IRS Addresses Deductibility of Meals as Business Expense

IRS guidance issued last month clarifies when advisors and other taxpayers can continue to deduct 50% of the cost of food or beverages conducted in the course of doing business.

Prior to enactment of last year’s Tax Cuts and Jobs Act (TCJA), taxpayers generally could deduct 50% of meal expenses and 50% of entertainment expenses that met the “directly related” or “business discussion” exceptions under Code Section 274. Section 274 was amended by the TCJA to disallow a deduction for entertainment expenses. However, the legislation did not specifically address the deductibility of expenses for business meals.

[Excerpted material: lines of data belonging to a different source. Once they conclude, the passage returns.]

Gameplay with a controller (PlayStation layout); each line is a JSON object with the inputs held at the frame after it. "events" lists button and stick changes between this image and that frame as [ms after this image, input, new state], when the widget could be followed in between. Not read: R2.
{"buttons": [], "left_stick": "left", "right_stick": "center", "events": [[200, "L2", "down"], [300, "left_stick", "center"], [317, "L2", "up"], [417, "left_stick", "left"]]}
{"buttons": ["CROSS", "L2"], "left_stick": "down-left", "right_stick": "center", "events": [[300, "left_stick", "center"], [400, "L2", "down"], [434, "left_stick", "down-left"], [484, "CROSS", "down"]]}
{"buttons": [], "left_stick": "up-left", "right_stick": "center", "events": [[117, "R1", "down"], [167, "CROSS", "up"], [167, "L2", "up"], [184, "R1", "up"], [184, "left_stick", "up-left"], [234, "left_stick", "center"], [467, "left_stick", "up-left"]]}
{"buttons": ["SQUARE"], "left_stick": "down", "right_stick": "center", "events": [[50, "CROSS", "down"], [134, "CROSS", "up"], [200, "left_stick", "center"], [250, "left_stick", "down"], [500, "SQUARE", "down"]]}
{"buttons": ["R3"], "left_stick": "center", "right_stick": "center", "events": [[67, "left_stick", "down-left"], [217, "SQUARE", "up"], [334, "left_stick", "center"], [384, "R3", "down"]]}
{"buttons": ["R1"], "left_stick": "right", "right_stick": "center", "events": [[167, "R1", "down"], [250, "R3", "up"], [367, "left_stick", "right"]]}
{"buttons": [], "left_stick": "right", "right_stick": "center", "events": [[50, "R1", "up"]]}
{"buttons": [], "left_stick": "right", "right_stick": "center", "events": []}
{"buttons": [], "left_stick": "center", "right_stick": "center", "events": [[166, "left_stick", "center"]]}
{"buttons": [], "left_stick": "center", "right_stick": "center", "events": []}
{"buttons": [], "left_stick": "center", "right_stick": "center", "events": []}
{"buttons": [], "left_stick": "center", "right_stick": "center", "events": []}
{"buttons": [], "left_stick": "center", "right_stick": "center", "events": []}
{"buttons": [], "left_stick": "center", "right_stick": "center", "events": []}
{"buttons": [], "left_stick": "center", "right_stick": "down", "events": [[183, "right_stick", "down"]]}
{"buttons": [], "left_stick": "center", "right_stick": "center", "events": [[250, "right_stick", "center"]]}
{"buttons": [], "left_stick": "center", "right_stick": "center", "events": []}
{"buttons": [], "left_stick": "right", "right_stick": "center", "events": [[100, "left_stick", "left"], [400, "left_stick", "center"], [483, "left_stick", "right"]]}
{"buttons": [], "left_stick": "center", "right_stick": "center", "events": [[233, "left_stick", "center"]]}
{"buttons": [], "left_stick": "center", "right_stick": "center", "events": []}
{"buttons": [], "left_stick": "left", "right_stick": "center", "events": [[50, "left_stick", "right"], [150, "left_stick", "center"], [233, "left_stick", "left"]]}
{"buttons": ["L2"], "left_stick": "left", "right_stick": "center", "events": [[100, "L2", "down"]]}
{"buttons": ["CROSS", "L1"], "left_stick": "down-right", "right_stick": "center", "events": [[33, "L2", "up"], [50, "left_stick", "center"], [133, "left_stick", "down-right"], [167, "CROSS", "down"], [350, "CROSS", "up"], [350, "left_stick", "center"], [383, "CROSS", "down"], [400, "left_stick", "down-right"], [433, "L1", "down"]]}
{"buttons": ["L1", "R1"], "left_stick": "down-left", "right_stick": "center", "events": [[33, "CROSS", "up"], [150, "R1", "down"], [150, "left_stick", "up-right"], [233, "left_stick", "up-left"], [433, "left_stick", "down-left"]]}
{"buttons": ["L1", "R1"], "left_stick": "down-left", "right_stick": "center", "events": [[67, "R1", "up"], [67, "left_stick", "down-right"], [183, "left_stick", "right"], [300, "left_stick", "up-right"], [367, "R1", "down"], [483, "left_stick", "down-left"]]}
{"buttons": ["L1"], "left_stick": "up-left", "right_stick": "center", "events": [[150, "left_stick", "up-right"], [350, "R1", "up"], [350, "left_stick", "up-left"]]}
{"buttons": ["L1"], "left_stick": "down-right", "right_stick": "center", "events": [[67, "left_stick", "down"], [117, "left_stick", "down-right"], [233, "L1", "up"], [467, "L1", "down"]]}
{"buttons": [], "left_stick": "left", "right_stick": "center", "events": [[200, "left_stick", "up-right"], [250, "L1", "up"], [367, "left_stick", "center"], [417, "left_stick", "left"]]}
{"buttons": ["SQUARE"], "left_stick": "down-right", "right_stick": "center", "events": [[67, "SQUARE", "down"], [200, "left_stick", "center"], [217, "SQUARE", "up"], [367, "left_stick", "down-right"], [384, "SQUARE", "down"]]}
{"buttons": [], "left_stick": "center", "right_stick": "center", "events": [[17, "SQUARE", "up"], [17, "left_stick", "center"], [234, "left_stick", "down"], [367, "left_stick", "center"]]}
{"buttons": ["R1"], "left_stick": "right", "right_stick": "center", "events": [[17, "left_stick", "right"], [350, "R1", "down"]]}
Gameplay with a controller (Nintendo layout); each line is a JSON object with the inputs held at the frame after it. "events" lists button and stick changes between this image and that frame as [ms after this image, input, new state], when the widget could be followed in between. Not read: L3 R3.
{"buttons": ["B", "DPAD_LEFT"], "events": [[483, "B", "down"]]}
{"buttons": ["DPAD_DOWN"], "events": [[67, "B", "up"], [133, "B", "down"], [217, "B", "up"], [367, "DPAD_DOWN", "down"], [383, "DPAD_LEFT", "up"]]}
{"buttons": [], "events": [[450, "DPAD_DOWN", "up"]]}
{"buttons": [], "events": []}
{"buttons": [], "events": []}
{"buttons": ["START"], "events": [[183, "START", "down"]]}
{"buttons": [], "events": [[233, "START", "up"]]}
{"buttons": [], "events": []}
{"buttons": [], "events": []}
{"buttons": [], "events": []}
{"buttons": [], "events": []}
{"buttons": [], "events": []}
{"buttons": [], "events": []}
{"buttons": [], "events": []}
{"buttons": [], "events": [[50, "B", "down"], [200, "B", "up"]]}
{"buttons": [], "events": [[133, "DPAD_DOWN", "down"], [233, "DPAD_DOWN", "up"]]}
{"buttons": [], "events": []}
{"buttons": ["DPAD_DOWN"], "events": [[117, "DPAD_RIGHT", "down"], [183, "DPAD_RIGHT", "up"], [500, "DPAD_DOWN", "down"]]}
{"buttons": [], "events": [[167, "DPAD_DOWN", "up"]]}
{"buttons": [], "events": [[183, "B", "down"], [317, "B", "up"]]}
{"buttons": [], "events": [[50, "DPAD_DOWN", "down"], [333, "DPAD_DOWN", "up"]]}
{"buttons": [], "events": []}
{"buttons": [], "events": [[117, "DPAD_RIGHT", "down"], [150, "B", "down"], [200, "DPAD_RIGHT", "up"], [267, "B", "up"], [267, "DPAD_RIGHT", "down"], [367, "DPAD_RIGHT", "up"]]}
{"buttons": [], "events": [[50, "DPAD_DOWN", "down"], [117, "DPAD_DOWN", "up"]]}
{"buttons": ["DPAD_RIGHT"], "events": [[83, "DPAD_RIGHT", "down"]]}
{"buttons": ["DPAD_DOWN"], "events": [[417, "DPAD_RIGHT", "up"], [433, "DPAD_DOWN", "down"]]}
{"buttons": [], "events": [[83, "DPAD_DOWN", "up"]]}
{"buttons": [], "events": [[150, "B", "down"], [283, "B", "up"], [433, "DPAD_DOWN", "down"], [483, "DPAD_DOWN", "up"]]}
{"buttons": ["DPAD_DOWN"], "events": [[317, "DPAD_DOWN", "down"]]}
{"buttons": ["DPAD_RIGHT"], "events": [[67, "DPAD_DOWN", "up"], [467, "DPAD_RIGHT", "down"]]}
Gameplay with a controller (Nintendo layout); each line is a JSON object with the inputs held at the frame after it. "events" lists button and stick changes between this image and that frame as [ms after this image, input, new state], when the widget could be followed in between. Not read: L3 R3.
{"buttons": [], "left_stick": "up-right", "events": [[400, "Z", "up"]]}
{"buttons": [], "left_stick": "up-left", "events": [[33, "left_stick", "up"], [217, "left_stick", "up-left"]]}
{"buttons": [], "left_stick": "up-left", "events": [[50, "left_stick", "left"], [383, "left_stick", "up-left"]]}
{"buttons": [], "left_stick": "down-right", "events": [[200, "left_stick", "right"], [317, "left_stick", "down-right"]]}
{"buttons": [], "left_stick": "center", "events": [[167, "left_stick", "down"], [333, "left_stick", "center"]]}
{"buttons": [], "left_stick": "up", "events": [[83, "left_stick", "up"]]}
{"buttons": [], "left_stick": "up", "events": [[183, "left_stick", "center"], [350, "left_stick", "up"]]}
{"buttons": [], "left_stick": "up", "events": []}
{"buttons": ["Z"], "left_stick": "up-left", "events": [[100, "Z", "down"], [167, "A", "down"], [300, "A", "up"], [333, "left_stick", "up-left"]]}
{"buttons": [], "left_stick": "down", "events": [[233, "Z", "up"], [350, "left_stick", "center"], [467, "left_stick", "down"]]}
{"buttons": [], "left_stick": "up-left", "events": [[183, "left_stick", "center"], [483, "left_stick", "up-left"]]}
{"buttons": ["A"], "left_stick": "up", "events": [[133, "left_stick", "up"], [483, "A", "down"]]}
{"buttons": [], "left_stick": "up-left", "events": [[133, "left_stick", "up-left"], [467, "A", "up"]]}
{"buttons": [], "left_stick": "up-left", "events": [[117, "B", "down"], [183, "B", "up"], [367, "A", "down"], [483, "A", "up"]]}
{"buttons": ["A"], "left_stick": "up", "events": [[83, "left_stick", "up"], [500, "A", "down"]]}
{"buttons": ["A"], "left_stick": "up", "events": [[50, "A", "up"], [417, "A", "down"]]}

Accordingly, Section 274(n)(1) generally provides that amounts allowable as a deduction for any food or beverage expense cannot exceed 50% of the amount of the allowable expense. Thus, while entertainment expenses are no longer deductible, otherwise allowable meal expenses remain deductible, subject to the 50% limitation.

Where it gets a little complicated is that, while the TCJA did not change the definition of entertainment under Section 274(a)(1), it also did not address the circumstances in which food and beverages might constitute entertainment. The TCJA’s legislative history makes it clear, however, that taxpayers generally may continue to deduct 50% of the food and beverage expenses associated with operating their trade or business.

New Guidance

In Notice 2018-76, the Treasury Department and the IRS said they intend to propose regulations clarifying when business meal expenses are nondeductible entertainment expenses and when they are 50% deductible expenses. Until future regulations become effective, taxpayers may rely on the guidance described in the notice.

Under the guidance, taxpayers may deduct 50% of an otherwise allowable business meal expense if five conditions are met:

  1. the expense is an ordinary and necessary expense under Section 162(a) paid or incurred during the taxable year in carrying on any trade or business;
  2. the expense is not lavish or extravagant under the circumstances;
  3. the taxpayer, or an employee of the taxpayer, is present at the furnishing of the food or beverages;
  4. the food and beverages are provided to a current or potential business customer, client, consultant or similar business contact; and
  5. in the case of food and beverages provided during an entertainment activity, either the food and beverages are purchased separately from the entertainment or their cost is stated separately from the cost of the entertainment on one or more bills, invoices or receipts.

The notice also advises that the entertainment disallowance rule may not be circumvented by inflating the amount charged for food and beverages. It also provides three examples describing the interaction between entertainment and meal expenses and the circumstances under which the 50% meals deduction may be taken by the taxpayer.

As they work on additional guidance, the Treasury Department and IRS are requesting comments concerning whether and what additional guidance is needed to clarify the treatment of entertainment expenses and business meal expenses. In particular, the agencies are interested in whether the definition of entertainment in Section 1.274-2(b)(1)(i) of the regulations should be revised; whether the objective test in section 1.274-2(b)(1)(ii) should be revised; and whether additional examples should be addressed in future guidance.

Comments are requested by Dec. 2, 2018. See the notice for details.